Im so freaking upset..and i feel so hopeless...

I mean.. other girls want diamonds and makeup and jewlery and money for clothes and cars and nice stuff..and all im expecting is some intimacy and romance in a physical way more than just once a week.. and he cant even give me that..

Why is it that im in love with this amazing man who cant give me the one thing i really want from him?

Maybe i should just ask him to buy me the moon and a few stars.

-End of rant.


SunnyJee
11-30-2011, 02:33 AM
My ex and I dated for over 5 years, and lived together for the last 2 years.
Of course at the beginning, our sex lives were rampant. It definitely lessened when we moved in together...I think that's natural when you are dealing with "real life" together, and not in the "dating" phase anymore.

Having said that...I progressively gained weight during our relationship, and when we moved in together, I gained progressively more. At 5'0, my high was 150lbs and considered obese. I also did NOT CARRY IT WELL.
As much as I would have loved to turn the lights out and get my needs met, well....I certainly didn't like the way I looked naked, and so I know how HE felt about it. Half the time, I would wear a big t-shirt, with lights out... Sigh.

I think we delude ourselves to think that our significant other will still be attracted to us when our appearance changes....drastically, in my situation. I gained over 30 pounds dating him. Of course our sex life was hampered. He wasn't attracted to me physically anymore. I'm not placing blame. That was just the truth. He still cared about me. I sometimes think he felt really guilty for not being able to be attracted to me anymore. I wish that we had lived in a Utopia where I could have kept gaining and our sex life wouldn't have suffered, but........

Anyways, I'm not saying that this is your situation at all. Just wanted to share my story with you, because I always had a high sex drive with him, and it always hurt when he would not "fulfill my needs".
Right or wrong, his needs were for me to keep my body healthy and attractive to him. That didn't happen, and it's not like he sprung it on me...I was aware that my gaining weight was affecting him. Again, I'm NOT saying that he was right or wrong. Sometimes the truth doesn't have any morality claims to it.

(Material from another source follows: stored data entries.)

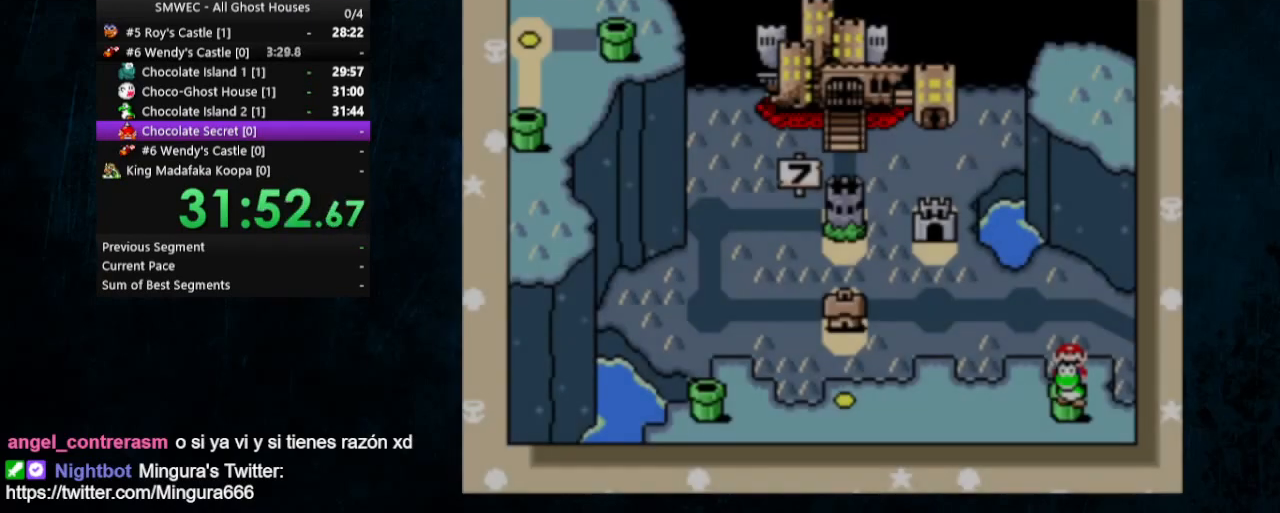
{"buttons": ["DPAD_LEFT"], "events": [[33, "DPAD_LEFT", "down"], [100, "DPAD_LEFT", "up"], [167, "DPAD_LEFT", "down"]]}
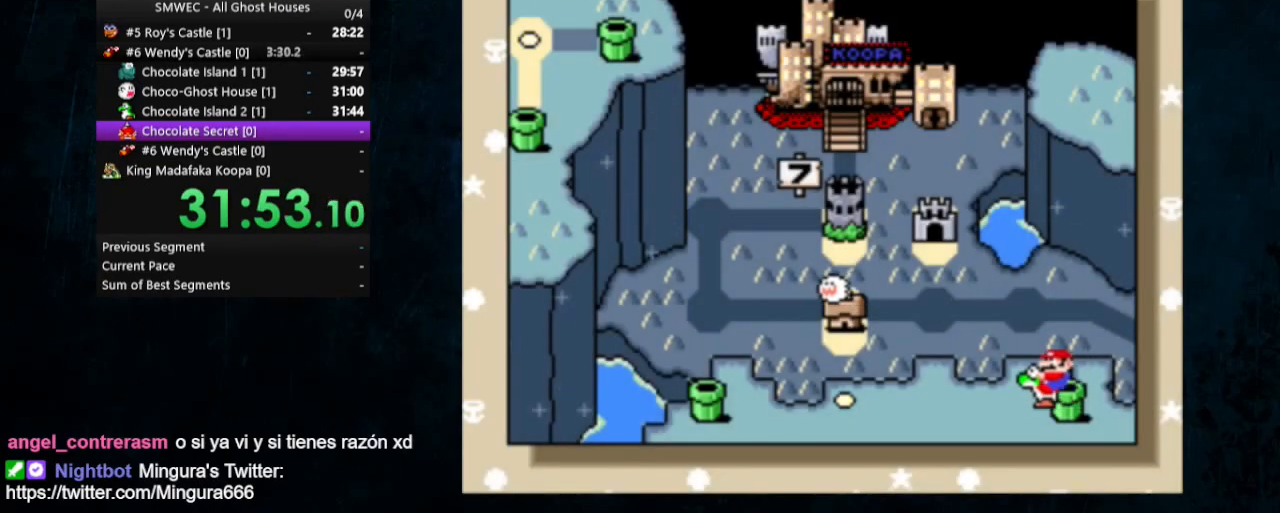
{"buttons": ["B", "DPAD_LEFT"], "events": [[67, "A", "down"], [333, "B", "down"], [367, "B", "up"], [467, "A", "up"], [467, "B", "down"]]}
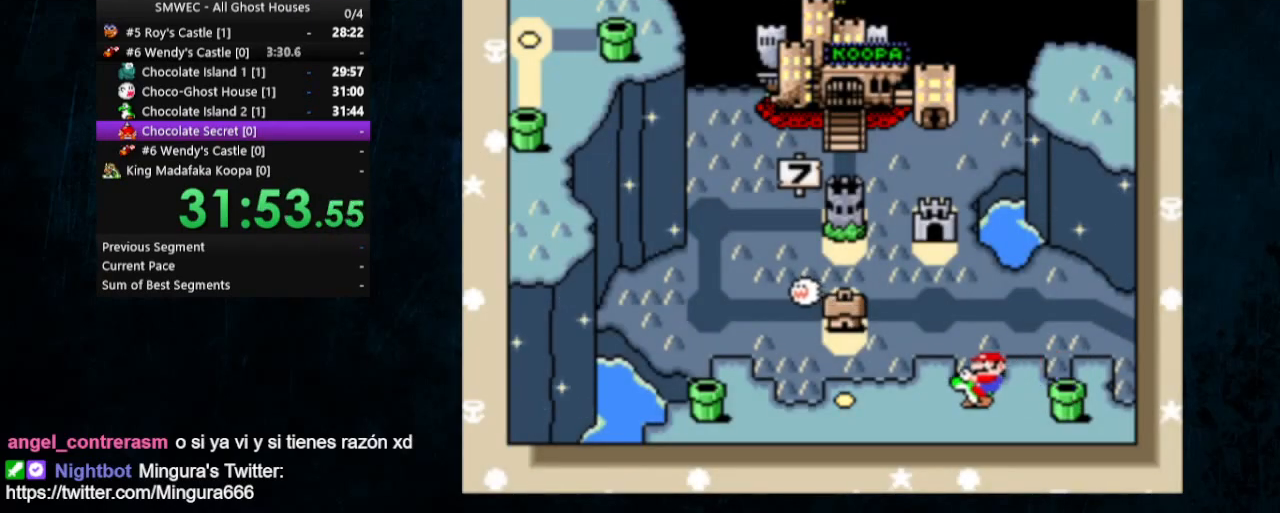
{"buttons": ["B", "DPAD_LEFT"], "events": [[33, "A", "down"], [33, "B", "up"], [100, "A", "up"], [167, "A", "down"], [233, "A", "up"], [300, "A", "down"], [367, "A", "up"], [367, "B", "down"], [433, "A", "down"], [433, "B", "up"], [500, "A", "up"], [500, "B", "down"]]}
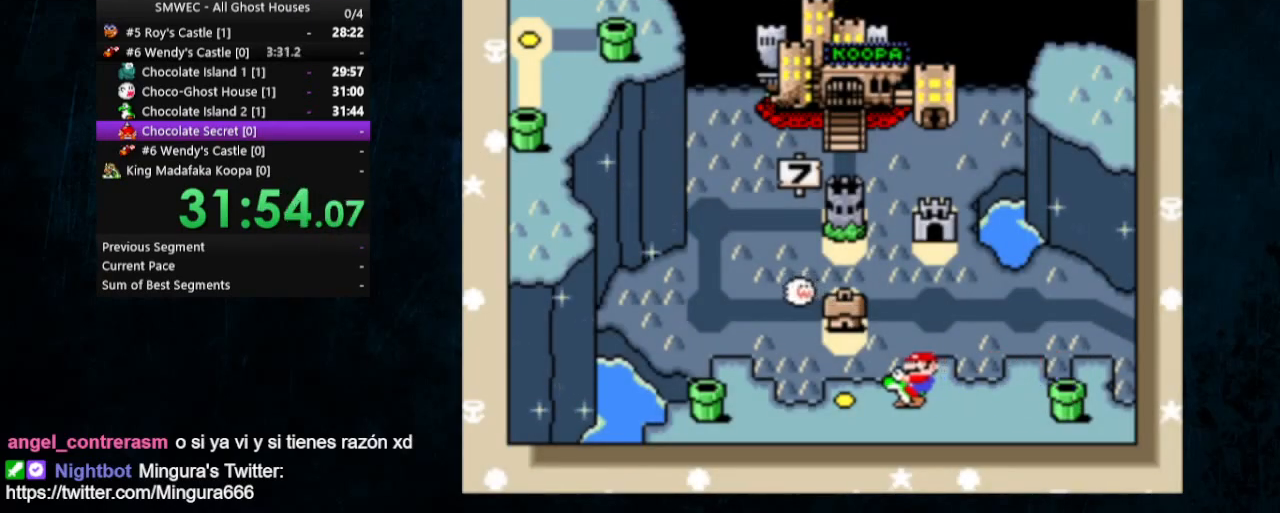
{"buttons": [], "events": [[33, "A", "down"], [33, "B", "up"], [133, "A", "up"], [167, "B", "down"], [200, "A", "down"], [200, "B", "up"], [300, "B", "down"], [367, "B", "up"], [433, "B", "down"], [500, "A", "up"], [500, "B", "up"], [500, "DPAD_LEFT", "up"]]}
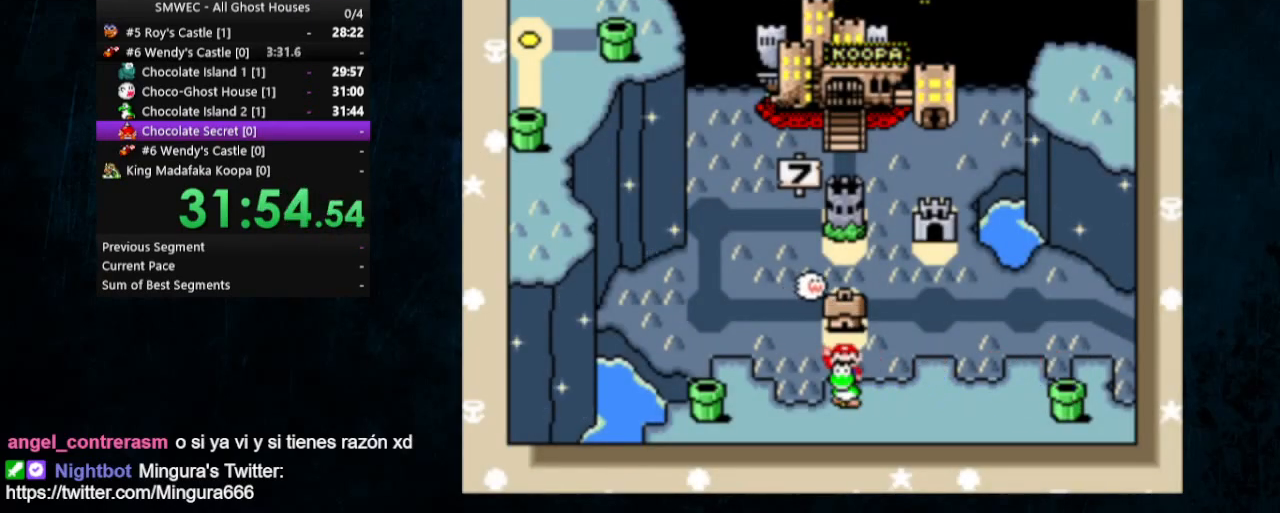
{"buttons": ["Y", "DPAD_RIGHT"], "events": [[33, "A", "down"], [67, "B", "down"], [133, "A", "up"], [167, "B", "up"], [267, "Y", "down"], [467, "DPAD_RIGHT", "down"]]}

It was what it was.

And I think most people are like him.

All over these boards, I hear so many women comment on how loving and awesome their husbands and boyfriends are regardless of their weight. That's amazing, and it makes me so happy to know that relationships like that exist. I just know that it's not necessarily the rule.

I don't want to get into semantics about how love should be blind. Because I don't necessarily believe it's black and white. I've never had to be tested to see if I would remain attracted to a potential mate if he gained a large amount of weight. It doesn't mean that I would (or could) stop loving him. But attraction is a funny thing, and love and attraction aren't necessarily synonymous.

Take care of yourself.

Bulanova
11-30-2011, 02:42 AM
I am in a similar situation, though I am in your husband's shoes. I fully understand what he means when he says it's too much pressure. If you can masturbate, do that instead for a while. I know it's not the same as sex, but it does sound like your husband needs space for a while. It's hard when you feel like you're on a sex schedule. Incompatible sex drives are very common. It may be worth researching. I doubt it has to do with your weight though. Either way, best of luck. It's a difficult situation for both of you to be in. :/


carol2208
11-30-2011, 04:00 AM
Iīm more or less in the same situation as you are, and itīs been over a year. At first we would do it every day, then it was every other day, then it was twice a week, thatīs when I started asking for more. I actually weigh less now than when we first met, so itīs not a weight thing. But for me, it has to do with the fact that I feel he is not attracted to me anymore, and it hurts.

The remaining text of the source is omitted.